Inside Raven

Coding the Next Iteration: A Day in the Life of a Programmer

Staff Software Engineer Nate Spronk has been at Raven for eight years and plays an active role in seeing programs come to life. As a team member on the embedded programming team, Nate has worked on the Rate Control Module (RCM) and currently works on AutoBoom® XRT.

In honor of National Coding Week, Nate shared what it's like to be a Raven engineer.

What is Embedded Programming?

Embedded programming involves developing code to monitor machines. This monitoring is done via a box that is placed on a machine to analyze what the machine is doing. This means different things for different products: for AutoBoom XRT, it means the software is designed to give feedback to the engineers about what's happening in the booms so that customers can drive down the field while keeping the boom as close to ideal height as possible.

What Does a Day in the Life of a Coder Look Like?

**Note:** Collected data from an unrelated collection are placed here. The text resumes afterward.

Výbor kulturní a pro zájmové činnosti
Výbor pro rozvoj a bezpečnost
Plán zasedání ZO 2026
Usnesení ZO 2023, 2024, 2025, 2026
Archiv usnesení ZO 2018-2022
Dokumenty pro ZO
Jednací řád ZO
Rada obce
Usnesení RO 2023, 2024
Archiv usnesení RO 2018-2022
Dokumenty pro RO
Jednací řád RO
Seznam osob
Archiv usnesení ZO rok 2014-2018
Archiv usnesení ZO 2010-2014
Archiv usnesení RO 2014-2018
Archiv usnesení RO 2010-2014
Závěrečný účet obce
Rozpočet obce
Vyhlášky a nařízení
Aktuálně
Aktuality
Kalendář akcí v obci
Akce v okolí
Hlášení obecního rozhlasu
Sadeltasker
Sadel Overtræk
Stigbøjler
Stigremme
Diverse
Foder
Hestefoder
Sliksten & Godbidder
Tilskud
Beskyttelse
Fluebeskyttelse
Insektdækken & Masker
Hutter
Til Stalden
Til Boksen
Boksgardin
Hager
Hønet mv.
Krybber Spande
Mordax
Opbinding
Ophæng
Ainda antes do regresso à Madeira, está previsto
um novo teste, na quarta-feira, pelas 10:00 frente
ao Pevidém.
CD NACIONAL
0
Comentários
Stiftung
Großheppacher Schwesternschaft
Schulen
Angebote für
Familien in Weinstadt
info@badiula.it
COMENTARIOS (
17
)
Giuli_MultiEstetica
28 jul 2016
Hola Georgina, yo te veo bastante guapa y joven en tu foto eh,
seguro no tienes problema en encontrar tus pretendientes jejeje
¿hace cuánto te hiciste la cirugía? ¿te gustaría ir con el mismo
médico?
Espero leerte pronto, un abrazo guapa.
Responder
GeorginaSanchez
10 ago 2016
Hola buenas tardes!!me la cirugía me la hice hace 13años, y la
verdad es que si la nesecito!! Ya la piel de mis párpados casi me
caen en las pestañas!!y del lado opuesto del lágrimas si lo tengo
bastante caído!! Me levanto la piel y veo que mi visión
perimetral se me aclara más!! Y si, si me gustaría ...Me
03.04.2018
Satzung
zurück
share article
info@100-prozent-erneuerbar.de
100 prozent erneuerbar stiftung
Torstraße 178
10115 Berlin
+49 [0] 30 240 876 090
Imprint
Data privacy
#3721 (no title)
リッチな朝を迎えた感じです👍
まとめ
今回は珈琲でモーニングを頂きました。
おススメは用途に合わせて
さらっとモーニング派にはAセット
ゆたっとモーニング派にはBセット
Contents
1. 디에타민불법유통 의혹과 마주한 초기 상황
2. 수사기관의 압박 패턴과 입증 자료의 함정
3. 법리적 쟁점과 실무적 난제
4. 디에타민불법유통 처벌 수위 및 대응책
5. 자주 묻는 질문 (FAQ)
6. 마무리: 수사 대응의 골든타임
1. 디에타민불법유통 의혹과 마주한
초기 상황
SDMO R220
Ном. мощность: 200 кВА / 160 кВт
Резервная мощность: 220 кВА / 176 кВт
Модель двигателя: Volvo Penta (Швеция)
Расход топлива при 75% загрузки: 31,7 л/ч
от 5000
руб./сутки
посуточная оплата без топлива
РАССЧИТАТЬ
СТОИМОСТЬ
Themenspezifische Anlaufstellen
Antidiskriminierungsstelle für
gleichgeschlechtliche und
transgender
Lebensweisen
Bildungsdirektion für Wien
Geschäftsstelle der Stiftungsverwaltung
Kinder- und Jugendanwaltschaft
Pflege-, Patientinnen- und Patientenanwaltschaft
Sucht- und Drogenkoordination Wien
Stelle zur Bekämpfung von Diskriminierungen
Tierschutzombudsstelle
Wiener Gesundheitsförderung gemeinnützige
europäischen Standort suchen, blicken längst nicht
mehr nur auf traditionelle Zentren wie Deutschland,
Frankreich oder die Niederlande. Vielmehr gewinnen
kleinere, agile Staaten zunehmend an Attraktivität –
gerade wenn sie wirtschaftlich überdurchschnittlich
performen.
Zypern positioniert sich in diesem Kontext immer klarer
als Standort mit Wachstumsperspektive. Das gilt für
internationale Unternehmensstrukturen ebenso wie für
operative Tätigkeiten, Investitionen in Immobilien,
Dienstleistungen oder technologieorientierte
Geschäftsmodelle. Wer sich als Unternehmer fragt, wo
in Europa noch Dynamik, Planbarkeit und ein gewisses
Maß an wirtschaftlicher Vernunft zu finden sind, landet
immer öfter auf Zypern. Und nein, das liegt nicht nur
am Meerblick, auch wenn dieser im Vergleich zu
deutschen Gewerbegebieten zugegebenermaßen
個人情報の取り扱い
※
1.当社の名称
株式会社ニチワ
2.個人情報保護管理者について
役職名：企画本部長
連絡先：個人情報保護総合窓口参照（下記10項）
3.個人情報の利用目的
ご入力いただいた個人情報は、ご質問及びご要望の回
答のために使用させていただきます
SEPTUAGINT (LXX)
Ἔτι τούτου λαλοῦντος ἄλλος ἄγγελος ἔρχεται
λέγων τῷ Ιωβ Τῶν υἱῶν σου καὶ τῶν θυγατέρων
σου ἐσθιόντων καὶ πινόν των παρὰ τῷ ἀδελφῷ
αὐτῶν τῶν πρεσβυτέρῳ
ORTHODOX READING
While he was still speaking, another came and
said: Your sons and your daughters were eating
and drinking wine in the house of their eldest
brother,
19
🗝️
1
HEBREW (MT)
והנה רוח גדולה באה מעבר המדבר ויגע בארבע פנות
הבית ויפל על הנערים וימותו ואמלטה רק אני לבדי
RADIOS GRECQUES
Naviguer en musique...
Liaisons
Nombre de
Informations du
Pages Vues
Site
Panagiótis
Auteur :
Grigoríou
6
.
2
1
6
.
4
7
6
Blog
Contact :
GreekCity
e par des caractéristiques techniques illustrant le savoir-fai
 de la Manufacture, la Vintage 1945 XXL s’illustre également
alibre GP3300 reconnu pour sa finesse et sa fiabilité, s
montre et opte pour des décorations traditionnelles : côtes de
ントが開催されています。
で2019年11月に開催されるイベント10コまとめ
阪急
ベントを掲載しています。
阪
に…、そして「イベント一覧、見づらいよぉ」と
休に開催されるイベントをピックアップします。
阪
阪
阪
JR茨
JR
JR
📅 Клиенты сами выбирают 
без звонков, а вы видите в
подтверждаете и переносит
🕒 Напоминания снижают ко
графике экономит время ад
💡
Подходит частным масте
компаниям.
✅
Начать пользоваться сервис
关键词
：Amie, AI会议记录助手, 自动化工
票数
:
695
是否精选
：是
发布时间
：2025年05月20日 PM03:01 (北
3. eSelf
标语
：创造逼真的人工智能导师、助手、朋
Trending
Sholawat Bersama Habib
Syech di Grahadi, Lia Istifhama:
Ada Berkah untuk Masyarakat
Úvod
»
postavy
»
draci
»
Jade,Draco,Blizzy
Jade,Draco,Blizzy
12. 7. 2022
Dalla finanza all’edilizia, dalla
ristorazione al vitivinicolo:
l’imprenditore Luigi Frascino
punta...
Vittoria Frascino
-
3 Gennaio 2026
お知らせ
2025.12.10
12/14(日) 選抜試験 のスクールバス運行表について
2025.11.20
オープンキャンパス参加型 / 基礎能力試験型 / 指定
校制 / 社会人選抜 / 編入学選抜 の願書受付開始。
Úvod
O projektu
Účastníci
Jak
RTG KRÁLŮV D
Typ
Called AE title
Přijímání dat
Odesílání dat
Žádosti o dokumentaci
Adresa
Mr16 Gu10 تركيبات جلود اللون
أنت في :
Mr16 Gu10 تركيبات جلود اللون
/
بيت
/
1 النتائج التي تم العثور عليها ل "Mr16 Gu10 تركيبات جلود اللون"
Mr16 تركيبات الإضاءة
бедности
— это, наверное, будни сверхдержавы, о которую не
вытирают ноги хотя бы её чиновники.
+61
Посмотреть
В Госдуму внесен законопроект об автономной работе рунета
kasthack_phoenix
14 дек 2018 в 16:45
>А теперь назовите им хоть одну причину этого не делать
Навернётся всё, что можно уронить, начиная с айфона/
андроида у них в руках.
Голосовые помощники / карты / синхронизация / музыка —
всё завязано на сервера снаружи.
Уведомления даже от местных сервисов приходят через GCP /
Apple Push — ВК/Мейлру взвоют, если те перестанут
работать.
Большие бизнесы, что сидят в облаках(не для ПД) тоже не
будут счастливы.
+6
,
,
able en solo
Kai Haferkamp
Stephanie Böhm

A day in the life is always interesting, Nate said. There are always opportunities to find the next iteration of a great product. He said that much of his job involves monitoring our current technology, so he will be testing code and looking for improvements in the morning, then in the afternoon he tests the new code on our products.

Nate has a testing cart at his desk that allows him to test software he's programmed. He can create a code change, check for any issues or ways to improve, compile a new software build, and run the software again on the cart. This immediate testing at his desk allows for rapid innovation and creativity.

After a code change has been deemed ready for testing, Raven engineers travel to our expanding Innovation Campus in Baltic, S.D. to test their innovations in action. Nate said that this capability is unique and beneficial. In some cases, Nate said, engineers can take the code into the cab with them and run real-time updates to the software while sitting in the machine.

A nice thing about programming is that you have a fast turnaround time by building something, making a change, and then rebuilding it. It leads to rapid iterative changes so I can see if a code update is going the direction that I want.

— Nate Spronk, Staff Software Engineer

What Makes Raven Different for Programming Jobs?

Nate said that Raven is dedicated to providing state-of-the-art technology for its team members and works to ensure that engineers have the tech they need as soon as they need it. He said that engineers are highly trusted by their supervisors, so when they ask for a new piece of technology, their managers and supervisors willingly work to make it happen immediately. This allows engineers to continuously improve our tech as they work with the newest technology.

Nate also emphasized Raven's rapid turnaround. He said one of his favorite things about his job is that he can be at his desk in the morning with the creative freedom to work through an issue, then later that same day he can test his code on the machine to see that he's fixed an issue.

That turnaround is super satisfying, especially if it's a customer report. If you can find and turnaround a fix within a day for a customer, that's really rewarding.

— Nate Spronk, Staff Software Engineer

What's Special About Raven?

Being a member of the Raven team has given Nate opportunities that he hasn't seen at other jobs, he said. He's been able to watch the code that he develops come to life over his eight years with the company: from when he started and the program was new, to now when the code he wrote is used by customers in the field.

Nate said that he's had interactions with family who know he works for Raven but don't know his specific roles where they've asked him about products. He's been able to tell them that not only can he answer their questions, but he was also the person who developed the code for the product. It gives him the opportunity to talk about his job with people he knows and see his work brought to life for customers.

What Advice Would You Give a Future Programmer?

If you're pursuing a career in programming, Nate recommends learning multiple coding languages and a good scripting language. He said that having a good baseline knowledge of coding and scripting languages will make your daily life easier.

Nate said that it's also important to keep in mind the whole picture of what you are developing. You might be working on the code, but keep in mind that it is being created for a larger machine that needs to operate successfully as a whole system, not just one piece of software. The programming work you're doing is contributing to an entire product that will help serve the world.

Keep the bigger picture of your software in mind. It doesn't exist in a vacuum — it's part of something bigger.